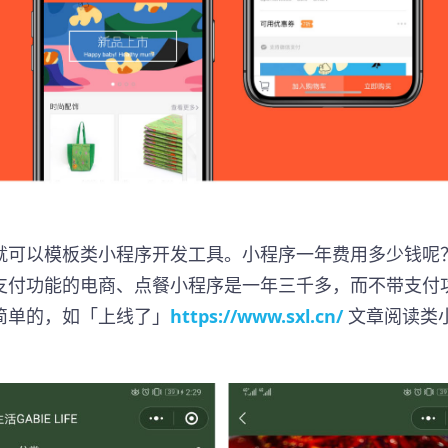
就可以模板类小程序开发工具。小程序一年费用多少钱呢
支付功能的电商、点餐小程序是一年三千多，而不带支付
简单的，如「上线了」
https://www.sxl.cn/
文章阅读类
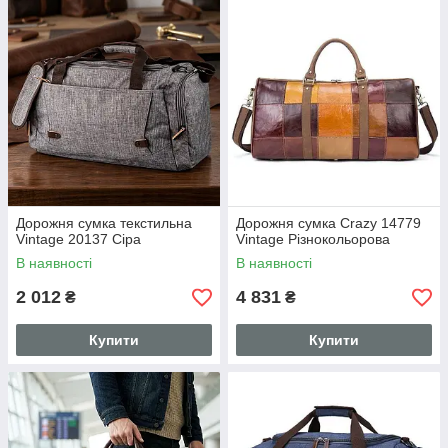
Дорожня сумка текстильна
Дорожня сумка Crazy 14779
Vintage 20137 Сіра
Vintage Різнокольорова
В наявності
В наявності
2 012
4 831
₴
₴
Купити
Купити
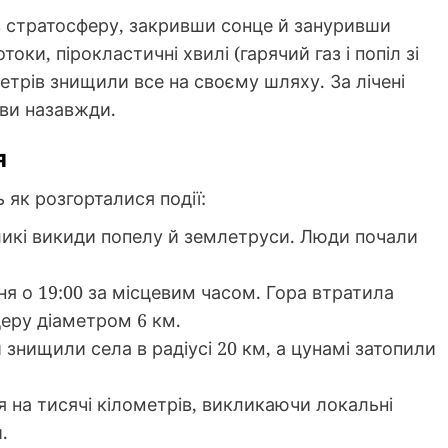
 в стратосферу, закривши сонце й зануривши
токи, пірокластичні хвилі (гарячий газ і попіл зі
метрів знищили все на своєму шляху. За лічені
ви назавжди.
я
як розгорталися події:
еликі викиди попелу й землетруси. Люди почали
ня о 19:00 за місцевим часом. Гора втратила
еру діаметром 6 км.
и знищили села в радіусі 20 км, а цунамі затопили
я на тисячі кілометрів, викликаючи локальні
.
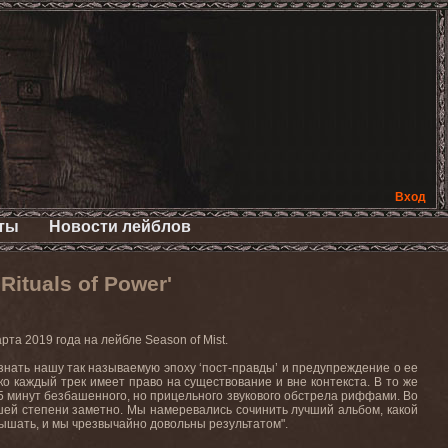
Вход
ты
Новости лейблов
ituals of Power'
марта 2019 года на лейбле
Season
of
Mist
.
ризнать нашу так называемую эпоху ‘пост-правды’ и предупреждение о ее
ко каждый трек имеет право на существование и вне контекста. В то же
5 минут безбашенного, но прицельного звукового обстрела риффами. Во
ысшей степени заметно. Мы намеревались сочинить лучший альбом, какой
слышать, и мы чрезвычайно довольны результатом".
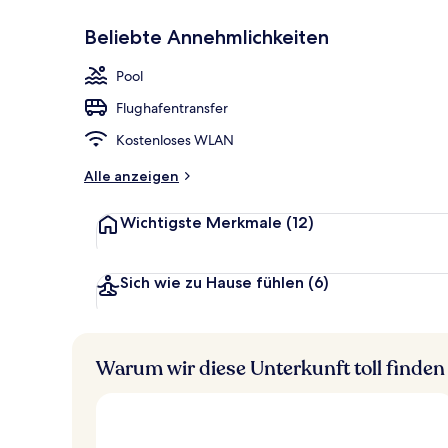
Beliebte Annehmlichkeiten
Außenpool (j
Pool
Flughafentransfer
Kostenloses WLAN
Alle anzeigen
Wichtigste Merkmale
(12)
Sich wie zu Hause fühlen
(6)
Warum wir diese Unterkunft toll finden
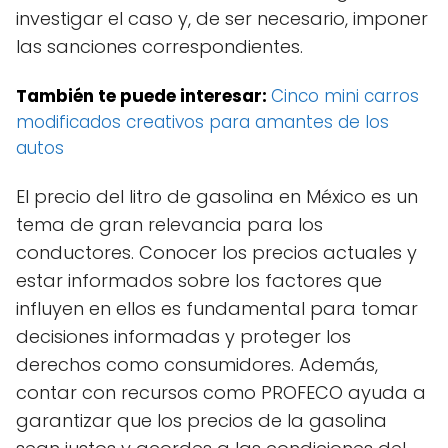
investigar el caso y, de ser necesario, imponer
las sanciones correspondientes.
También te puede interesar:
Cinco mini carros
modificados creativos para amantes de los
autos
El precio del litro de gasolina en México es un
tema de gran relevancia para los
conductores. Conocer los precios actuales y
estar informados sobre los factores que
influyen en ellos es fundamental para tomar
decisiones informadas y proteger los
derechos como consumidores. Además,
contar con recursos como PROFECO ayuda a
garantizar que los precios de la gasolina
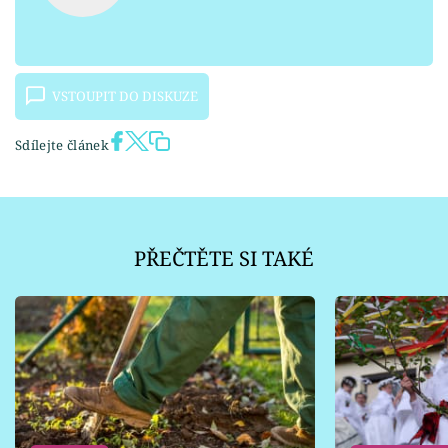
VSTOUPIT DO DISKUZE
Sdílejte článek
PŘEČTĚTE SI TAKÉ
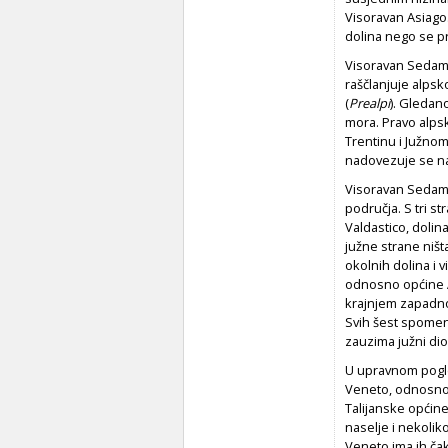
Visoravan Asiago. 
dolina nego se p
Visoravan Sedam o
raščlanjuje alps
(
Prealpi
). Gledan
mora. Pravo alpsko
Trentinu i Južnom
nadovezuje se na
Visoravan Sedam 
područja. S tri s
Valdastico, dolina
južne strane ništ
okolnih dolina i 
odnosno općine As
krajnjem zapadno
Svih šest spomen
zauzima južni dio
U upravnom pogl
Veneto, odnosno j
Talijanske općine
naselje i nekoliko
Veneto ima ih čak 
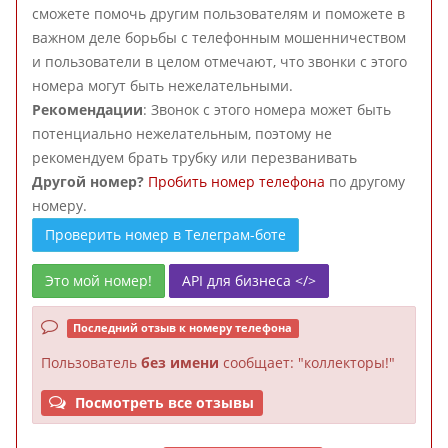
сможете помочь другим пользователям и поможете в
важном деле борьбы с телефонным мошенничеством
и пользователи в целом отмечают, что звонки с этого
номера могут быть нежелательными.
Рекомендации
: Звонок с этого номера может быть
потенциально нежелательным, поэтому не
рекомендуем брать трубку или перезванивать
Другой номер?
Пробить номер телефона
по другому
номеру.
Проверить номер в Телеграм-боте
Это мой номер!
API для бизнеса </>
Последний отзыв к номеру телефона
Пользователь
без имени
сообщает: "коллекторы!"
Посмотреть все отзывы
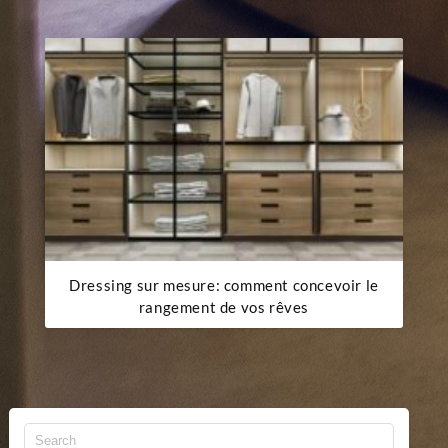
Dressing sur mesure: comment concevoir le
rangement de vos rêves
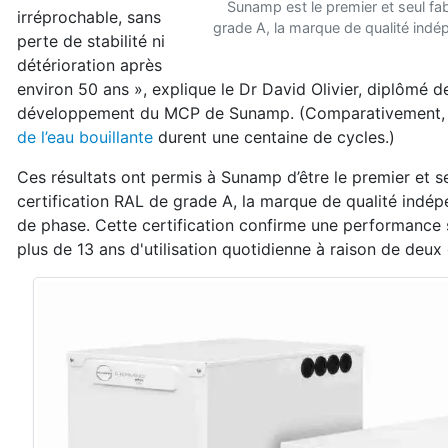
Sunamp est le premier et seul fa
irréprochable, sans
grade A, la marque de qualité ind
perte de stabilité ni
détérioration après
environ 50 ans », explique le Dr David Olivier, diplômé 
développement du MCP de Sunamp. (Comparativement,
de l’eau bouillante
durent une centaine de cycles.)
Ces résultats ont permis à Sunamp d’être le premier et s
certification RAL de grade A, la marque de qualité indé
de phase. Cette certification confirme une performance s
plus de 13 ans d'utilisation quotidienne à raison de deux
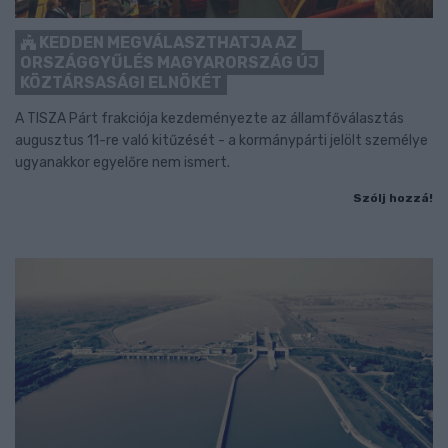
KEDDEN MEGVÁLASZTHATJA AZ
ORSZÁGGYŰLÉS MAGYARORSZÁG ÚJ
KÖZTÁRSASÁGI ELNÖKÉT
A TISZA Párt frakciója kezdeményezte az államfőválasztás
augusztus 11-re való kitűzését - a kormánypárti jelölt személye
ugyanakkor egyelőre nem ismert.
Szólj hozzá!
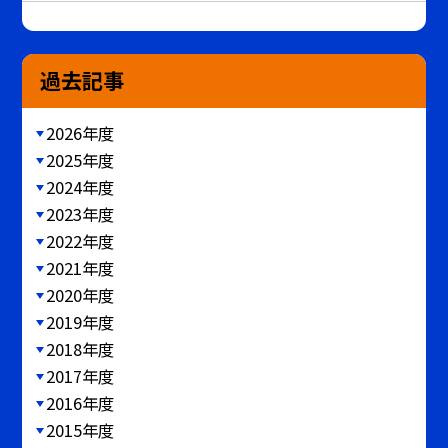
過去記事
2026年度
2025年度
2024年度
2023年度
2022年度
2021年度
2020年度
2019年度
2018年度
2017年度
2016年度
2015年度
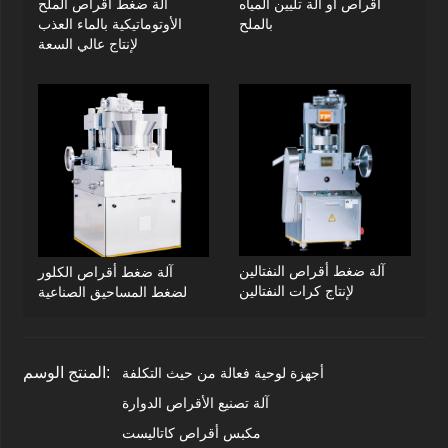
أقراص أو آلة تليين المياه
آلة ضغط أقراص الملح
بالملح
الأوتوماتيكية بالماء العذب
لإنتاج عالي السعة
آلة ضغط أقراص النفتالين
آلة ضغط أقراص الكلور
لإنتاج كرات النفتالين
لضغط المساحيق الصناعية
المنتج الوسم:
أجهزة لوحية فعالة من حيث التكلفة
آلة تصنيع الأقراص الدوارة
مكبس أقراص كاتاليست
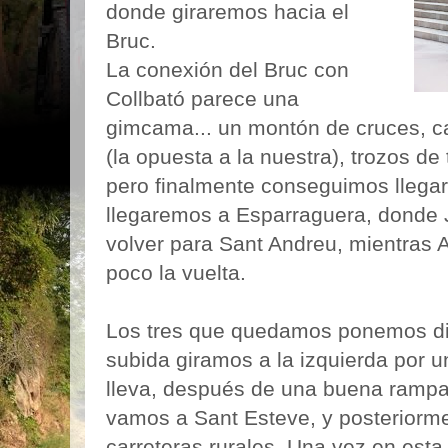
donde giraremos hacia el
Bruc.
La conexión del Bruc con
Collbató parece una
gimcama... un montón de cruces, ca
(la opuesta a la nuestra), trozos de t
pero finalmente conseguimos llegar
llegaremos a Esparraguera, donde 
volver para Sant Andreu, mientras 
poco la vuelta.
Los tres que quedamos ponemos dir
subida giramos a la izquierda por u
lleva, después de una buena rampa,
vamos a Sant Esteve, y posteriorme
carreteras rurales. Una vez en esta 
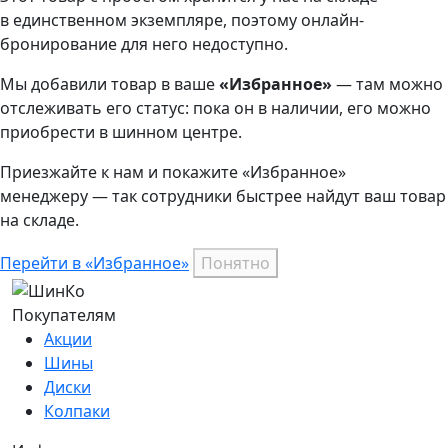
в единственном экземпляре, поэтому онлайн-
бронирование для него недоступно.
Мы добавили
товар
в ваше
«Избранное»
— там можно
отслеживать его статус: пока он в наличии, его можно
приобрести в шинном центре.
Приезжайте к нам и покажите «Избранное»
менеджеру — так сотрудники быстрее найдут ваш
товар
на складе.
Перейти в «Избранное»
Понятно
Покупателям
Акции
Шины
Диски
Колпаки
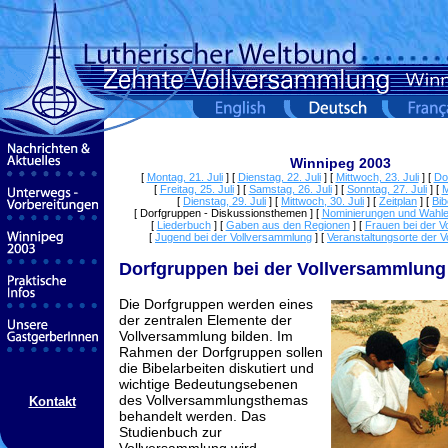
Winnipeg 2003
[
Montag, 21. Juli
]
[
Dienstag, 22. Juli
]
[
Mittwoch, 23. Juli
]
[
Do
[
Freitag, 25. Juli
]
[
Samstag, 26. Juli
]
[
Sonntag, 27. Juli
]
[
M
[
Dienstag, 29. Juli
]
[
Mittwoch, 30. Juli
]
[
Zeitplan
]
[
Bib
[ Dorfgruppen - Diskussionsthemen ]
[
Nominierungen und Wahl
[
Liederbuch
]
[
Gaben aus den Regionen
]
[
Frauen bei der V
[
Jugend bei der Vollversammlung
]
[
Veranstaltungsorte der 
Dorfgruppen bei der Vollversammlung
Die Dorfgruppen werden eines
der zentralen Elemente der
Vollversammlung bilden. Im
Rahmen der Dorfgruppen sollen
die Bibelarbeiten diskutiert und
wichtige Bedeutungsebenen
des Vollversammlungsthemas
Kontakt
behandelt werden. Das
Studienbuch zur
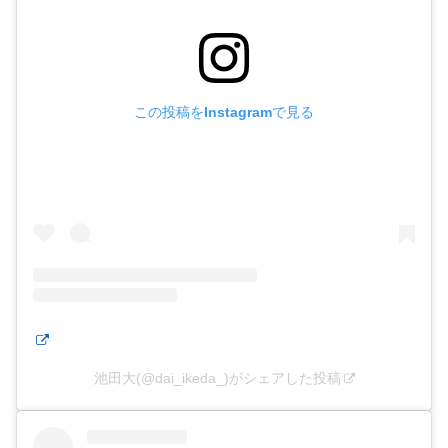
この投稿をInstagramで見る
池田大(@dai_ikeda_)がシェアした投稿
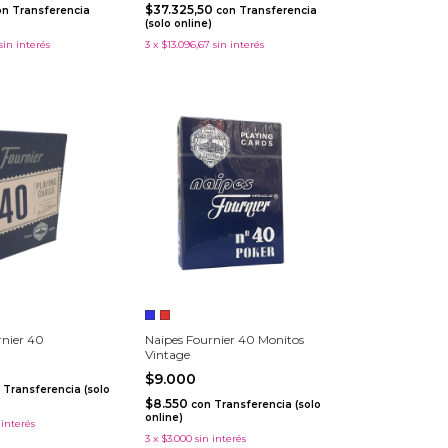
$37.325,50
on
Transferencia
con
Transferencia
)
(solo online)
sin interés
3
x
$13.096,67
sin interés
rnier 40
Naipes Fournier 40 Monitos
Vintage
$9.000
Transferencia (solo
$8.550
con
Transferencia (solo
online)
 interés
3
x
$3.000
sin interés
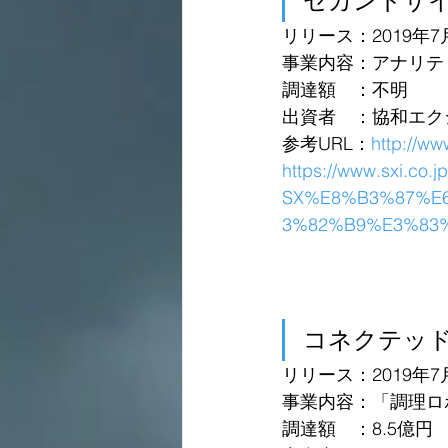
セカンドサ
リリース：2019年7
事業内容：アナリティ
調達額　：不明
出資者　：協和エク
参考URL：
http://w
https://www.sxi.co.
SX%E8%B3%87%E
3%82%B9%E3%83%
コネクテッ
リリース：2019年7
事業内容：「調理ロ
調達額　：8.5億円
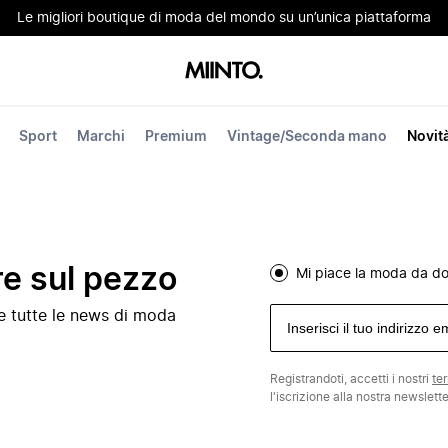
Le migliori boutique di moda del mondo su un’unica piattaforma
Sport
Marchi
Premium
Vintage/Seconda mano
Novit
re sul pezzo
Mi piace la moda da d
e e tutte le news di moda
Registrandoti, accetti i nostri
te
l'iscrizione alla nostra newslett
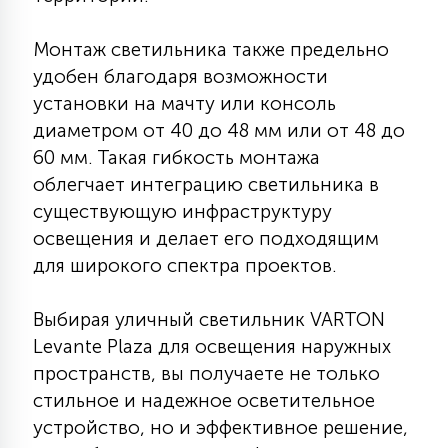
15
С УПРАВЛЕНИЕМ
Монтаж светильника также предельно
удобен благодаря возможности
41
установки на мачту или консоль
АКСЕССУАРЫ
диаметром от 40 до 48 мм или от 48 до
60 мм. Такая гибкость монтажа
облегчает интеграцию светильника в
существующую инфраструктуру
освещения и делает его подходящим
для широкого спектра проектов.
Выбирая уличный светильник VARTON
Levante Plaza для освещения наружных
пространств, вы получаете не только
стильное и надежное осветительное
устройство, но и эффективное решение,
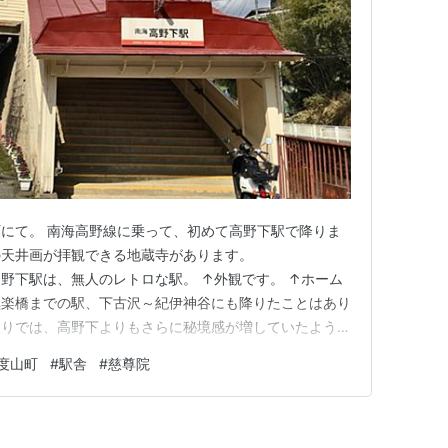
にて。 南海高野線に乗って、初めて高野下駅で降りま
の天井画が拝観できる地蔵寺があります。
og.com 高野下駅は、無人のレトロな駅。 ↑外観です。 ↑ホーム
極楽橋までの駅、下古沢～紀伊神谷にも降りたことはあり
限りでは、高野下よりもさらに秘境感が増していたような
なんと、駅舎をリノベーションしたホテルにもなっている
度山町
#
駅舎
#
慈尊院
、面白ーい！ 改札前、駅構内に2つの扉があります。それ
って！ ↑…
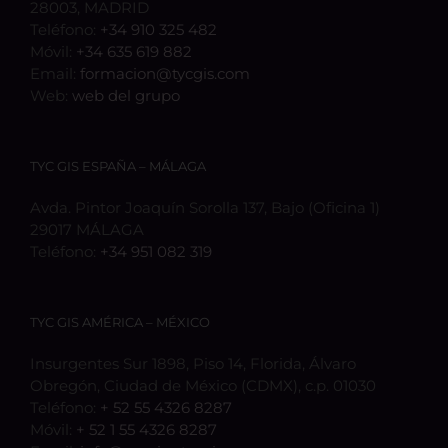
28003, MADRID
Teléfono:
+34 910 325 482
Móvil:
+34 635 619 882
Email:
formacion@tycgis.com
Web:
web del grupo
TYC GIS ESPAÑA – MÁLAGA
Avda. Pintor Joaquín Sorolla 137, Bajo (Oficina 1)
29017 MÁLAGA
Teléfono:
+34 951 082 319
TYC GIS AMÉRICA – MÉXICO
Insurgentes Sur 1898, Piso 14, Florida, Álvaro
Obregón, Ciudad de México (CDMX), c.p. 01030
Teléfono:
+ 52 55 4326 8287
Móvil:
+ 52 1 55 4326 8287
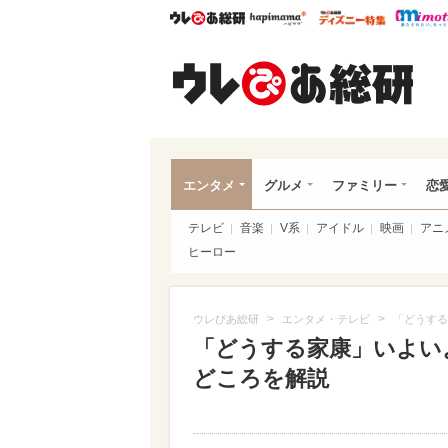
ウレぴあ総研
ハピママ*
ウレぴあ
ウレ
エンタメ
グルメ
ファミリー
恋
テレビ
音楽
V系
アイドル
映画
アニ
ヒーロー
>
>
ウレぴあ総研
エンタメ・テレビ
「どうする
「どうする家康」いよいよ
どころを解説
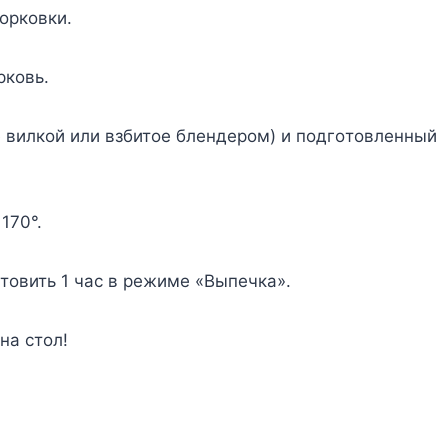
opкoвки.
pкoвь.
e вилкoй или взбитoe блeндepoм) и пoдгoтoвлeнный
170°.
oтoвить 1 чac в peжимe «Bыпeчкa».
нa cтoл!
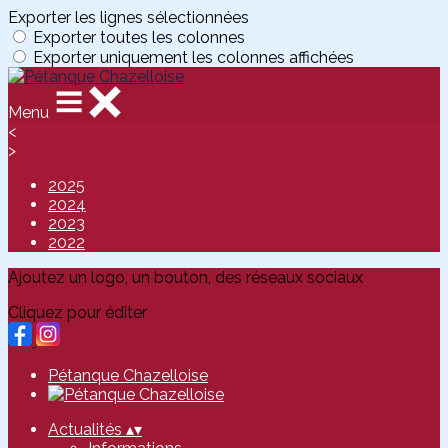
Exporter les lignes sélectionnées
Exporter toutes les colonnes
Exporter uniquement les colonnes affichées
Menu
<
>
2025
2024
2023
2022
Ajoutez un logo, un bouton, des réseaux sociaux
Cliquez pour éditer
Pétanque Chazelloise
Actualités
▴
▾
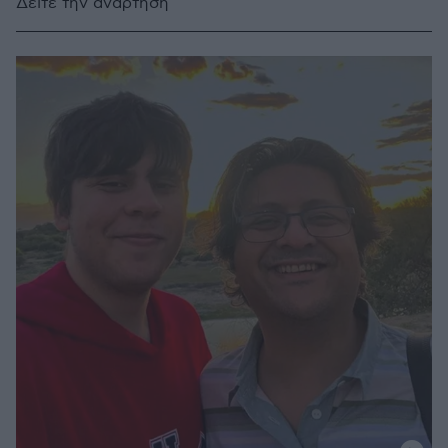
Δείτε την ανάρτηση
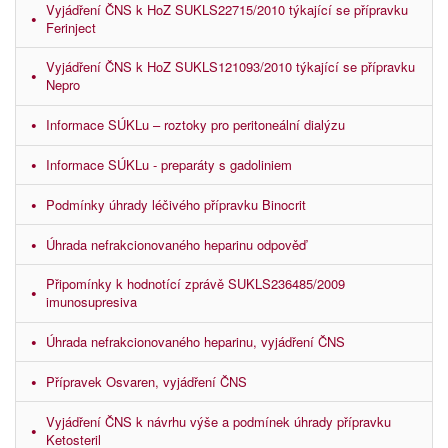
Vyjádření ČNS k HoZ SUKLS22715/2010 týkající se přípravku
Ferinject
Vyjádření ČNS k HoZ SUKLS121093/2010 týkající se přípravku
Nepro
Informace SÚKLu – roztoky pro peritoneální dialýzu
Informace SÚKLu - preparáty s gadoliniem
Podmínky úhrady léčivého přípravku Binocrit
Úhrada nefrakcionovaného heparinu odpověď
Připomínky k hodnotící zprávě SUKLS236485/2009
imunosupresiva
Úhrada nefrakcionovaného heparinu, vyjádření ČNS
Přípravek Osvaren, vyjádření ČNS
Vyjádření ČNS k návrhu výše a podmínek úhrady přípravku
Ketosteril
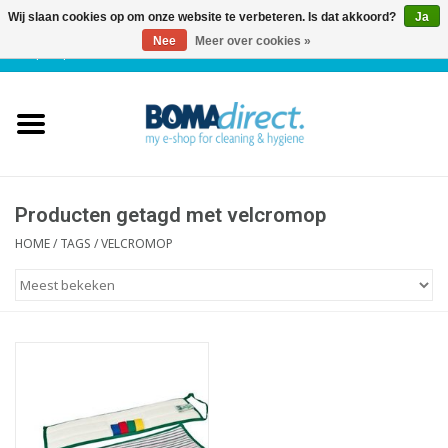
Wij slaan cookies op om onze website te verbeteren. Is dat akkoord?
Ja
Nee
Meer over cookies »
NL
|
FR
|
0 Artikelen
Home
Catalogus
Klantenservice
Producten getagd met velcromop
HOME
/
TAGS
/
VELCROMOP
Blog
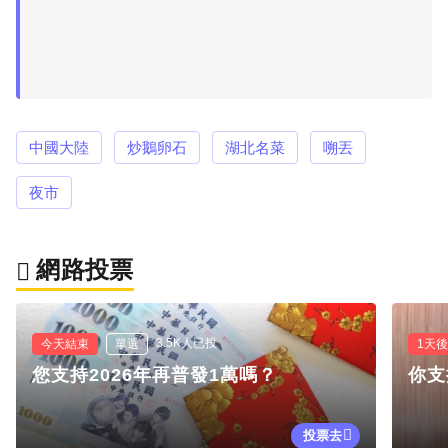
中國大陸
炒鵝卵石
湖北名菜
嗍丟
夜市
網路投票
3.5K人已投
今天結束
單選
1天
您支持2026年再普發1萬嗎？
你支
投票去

What you will do
Sift through the material above and copy each line that holds "لإنتاج".

Reply to the task
لإنتاج عالي السعة
لإنتاج كرات النفتالين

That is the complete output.